Using esophageal squamous cells in culture, Asanuma et al. found that exposure to the small molecule NO donor, NOC9, profoundly reduced SOX2 mRNA expression compared to cells exposed to acid and bile salts [45]. NOC9 exposure caused S-nitrosylation of Akt, which blocked its phosphorylation, and interfered with its downstream signaling, leading to reductions in SOX2 mRNA and protein [45]. Moreover, the generation of NO by NOC9 decreased the expression of the TA and ∆NP isoforms of p63, another transcription factor that promotes stratified squamous epithelia, and increased the expression of CDX2 [65, 70]. Using tissue specimens from rats with surgically induced reflux esophagitis fed postoperative diets with and without NO supplementation, the investigators found diminished staining for SOX2 in the squamous-lined distal esophagus of rats fed an NO-supplemented diet compared to rats feed a normal diet [45]. These findings suggest that the generation of NO by gastroesophageal reflux could initiate reprogramming of progenitors in the esophagus by inhibiting Akt signaling causing reduction in SOX2, by decreasing the TA and ∆NP isoforms of p63, and by upregulating CDX2, events that might lead to the development of the intestinal metaplasia of Barrett’s esophagus.

Conclusions

Data from a rat model and humans suggest that reflux esophagitis develops as a cytokine-mediated inflammatory injury (i.e., sizzle), not as a caustic chemical injury (i.e., acid burn), as has traditionally been assumed.
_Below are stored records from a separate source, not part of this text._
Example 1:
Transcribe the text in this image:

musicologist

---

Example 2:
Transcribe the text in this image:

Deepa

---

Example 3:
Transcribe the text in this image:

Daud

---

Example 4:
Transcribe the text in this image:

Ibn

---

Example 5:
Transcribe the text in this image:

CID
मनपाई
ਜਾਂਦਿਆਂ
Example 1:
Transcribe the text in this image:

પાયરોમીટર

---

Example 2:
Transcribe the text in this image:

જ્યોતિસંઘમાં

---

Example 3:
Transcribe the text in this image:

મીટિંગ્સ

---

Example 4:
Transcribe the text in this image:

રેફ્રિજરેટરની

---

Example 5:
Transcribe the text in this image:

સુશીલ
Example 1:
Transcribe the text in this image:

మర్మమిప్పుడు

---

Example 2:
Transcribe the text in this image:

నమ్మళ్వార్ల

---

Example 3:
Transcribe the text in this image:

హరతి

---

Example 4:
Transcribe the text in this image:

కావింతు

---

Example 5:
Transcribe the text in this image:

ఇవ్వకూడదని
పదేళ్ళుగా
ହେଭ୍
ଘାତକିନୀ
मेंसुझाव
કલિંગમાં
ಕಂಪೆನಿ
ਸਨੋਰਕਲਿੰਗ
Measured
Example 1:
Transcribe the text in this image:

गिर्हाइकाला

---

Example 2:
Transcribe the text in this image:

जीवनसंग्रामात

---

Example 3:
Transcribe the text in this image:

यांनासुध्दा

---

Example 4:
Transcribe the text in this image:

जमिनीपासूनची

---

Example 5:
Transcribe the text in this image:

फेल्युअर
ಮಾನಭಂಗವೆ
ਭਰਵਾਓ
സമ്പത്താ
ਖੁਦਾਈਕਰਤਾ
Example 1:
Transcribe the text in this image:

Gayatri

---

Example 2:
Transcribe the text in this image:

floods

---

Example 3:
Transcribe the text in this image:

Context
Molecular mechanisms elucidated in esophageal squamous cell lines demonstrate that acid and bile salts, the major components of gastroesophageal reflux, induce HIF-2α, which enhances NF-κB transcriptional activity resulting in the production of pro-inflammatory molecules including chemokines that attract T lymphocytes. Esophageal biopsies of patients with acute reflux esophagitis at 1 and 2 weeks after stopping PPIs demonstrate large associations between HIF-2α production, NF-κB activation, and pro-inflammatory mediator expression in support of such a mechanism. The past few years have seen an explosion of research into the origin of Barrett’s esophagus, and controversy currently exits as to whether GERD-induced molecular reprogramming of progenitors that are native to the esophagus is involved. Investigations into this issue have uncovered the role of signaling pathways like Hedgehog, NF-κB, and Akt and transcription factors like SOX9, FOXA2, CDX2, and SOX2 that conceivably could induce squamous-to-columnar molecular reprogramming. Thus, new insights into understanding the pathogenesis of reflux esophagitis and reflux-related reprogramming of native esophageal progenitors have highlighted potential molecular pathways and molecules for future targeted therapies to prevent the development of Barrett’s esophagus.